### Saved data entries
↓

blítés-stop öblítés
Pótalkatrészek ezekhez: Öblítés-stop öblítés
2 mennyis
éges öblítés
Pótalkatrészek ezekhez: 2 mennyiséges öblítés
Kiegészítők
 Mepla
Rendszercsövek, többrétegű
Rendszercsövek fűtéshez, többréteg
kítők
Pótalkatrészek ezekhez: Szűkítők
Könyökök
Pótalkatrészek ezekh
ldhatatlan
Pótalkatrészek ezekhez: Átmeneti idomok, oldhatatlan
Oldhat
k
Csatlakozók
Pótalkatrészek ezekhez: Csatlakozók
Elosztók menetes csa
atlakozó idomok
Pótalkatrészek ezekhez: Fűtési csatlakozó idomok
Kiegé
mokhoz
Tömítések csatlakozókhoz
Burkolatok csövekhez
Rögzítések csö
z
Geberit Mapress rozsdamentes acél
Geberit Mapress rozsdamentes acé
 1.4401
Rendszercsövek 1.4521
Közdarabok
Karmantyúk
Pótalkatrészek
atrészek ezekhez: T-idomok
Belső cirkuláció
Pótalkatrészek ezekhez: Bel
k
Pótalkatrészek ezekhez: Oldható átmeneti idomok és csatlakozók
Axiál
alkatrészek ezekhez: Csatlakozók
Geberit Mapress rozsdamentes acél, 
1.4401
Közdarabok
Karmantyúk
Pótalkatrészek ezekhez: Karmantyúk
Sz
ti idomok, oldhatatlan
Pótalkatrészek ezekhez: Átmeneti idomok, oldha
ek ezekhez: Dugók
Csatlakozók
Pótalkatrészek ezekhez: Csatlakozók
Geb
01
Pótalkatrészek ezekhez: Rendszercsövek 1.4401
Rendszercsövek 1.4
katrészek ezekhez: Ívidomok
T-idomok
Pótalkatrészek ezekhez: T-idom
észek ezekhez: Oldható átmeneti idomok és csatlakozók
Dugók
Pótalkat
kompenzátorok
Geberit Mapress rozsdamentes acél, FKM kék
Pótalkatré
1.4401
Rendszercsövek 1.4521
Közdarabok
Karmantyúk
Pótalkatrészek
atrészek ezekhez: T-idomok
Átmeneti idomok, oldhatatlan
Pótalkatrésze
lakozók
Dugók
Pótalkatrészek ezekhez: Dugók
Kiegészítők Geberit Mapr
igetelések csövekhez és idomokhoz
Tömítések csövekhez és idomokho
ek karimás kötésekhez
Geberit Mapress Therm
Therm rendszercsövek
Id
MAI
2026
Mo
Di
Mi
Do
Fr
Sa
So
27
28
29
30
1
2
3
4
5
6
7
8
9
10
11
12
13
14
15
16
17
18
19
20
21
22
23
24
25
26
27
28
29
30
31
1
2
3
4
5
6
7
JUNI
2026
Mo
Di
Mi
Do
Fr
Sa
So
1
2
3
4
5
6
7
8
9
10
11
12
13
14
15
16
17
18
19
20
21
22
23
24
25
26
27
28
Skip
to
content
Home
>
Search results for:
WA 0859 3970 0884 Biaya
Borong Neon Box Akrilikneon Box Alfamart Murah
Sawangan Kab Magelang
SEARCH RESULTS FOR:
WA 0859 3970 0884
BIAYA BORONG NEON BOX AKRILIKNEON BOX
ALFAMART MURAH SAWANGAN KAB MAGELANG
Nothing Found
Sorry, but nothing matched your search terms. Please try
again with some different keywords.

↑

### Task requirements
In your answer, include only the lines above starting at the line that holds "Rendszercsövek fűtéshez, többréteg" and ending at the line that holds "Pótalkatrészek ezekhez: T-idom", copied exactly.

### Completed exercise
Rendszercsövek fűtéshez, többréteg
kítők
Pótalkatrészek ezekhez: Szűkítők
Könyökök
Pótalkatrészek ezekh
ldhatatlan
Pótalkatrészek ezekhez: Átmeneti idomok, oldhatatlan
Oldhat
k
Csatlakozók
Pótalkatrészek ezekhez: Csatlakozók
Elosztók menetes csa
atlakozó idomok
Pótalkatrészek ezekhez: Fűtési csatlakozó idomok
Kiegé
mokhoz
Tömítések csatlakozókhoz
Burkolatok csövekhez
Rögzítések csö
z
Geberit Mapress rozsdamentes acél
Geberit Mapress rozsdamentes acé
 1.4401
Rendszercsövek 1.4521
Közdarabok
Karmantyúk
Pótalkatrészek
atrészek ezekhez: T-idomok
Belső cirkuláció
Pótalkatrészek ezekhez: Bel
k
Pótalkatrészek ezekhez: Oldható átmeneti idomok és csatlakozók
Axiál
alkatrészek ezekhez: Csatlakozók
Geberit Mapress rozsdamentes acél, 
1.4401
Közdarabok
Karmantyúk
Pótalkatrészek ezekhez: Karmantyúk
Sz
ti idomok, oldhatatlan
Pótalkatrészek ezekhez: Átmeneti idomok, oldha
ek ezekhez: Dugók
Csatlakozók
Pótalkatrészek ezekhez: Csatlakozók
Geb
01
Pótalkatrészek ezekhez: Rendszercsövek 1.4401
Rendszercsövek 1.4
katrészek ezekhez: Ívidomok
T-idomok
Pótalkatrészek ezekhez: T-idom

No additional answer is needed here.